(Exercise data Opens)

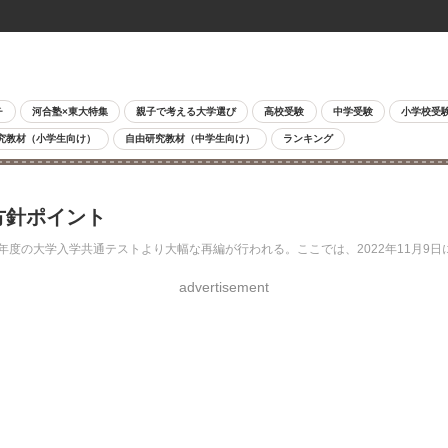
チ
河合塾×東大特集
親子で考える大学選び
高校受験
中学受験
小学校受
究教材（小学生向け）
自由研究教材（中学生向け）
ランキング
方針ポイント
5年度の大学入学共通テストより大幅な再編が行われる。ここでは、2022年11月9
advertisement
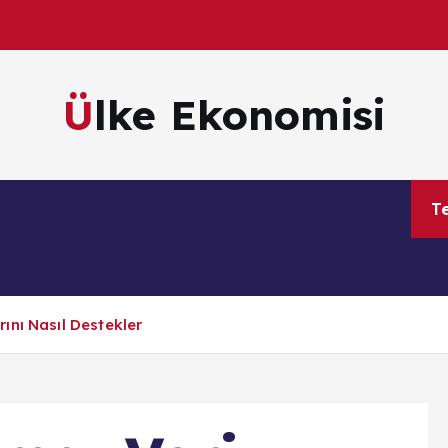
Ülke Ekonomisi
m
Kültür & Sanat
Magazin
Sağlık
Te
ını Nasıl Destekler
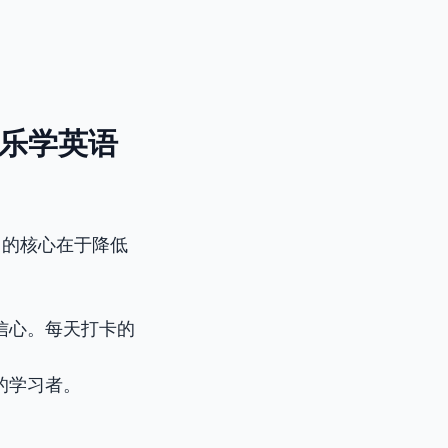
基础快乐学英语
它的核心在于降低
信心。每天打卡的
的学习者。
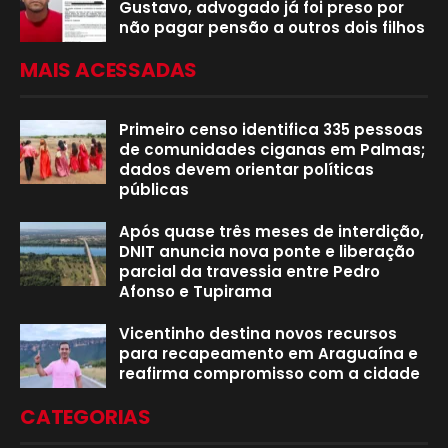
Gustavo, advogado já foi preso por
não pagar pensão a outros dois filhos
MAIS ACESSADAS
Primeiro censo identifica 335 pessoas
de comunidades ciganas em Palmas;
dados devem orientar políticas
públicas
Após quase três meses de interdição,
DNIT anuncia nova ponte e liberação
parcial da travessia entre Pedro
Afonso e Tupirama
Vicentinho destina novos recursos
para recapeamento em Araguaína e
reafirma compromisso com a cidade
CATEGORIAS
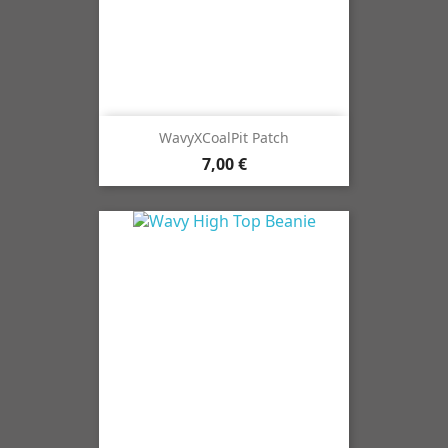
WavyXCoalPit Patch
7,00 €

(Exercise data Closes)

Print exactly the lines above that run from the one with "5年度の大学入学共通テストより大幅な再編が行われる。ここでは、2022年11月9" to the one with "MAIS ACESSADAS", both included. No pictures.

5年度の大学入学共通テストより大幅な再編が行われる。ここでは、2022年11月9
advertisement
Ülke Ekonomisi
m
Kültür & Sanat
Magazin
Sağlık
Te
ını Nasıl Destekler
基础快乐学英语
它的核心在于降低
信心。每天打卡的
的学习者。
Gustavo, advogado já foi preso por
não pagar pensão a outros dois filhos
MAIS ACESSADAS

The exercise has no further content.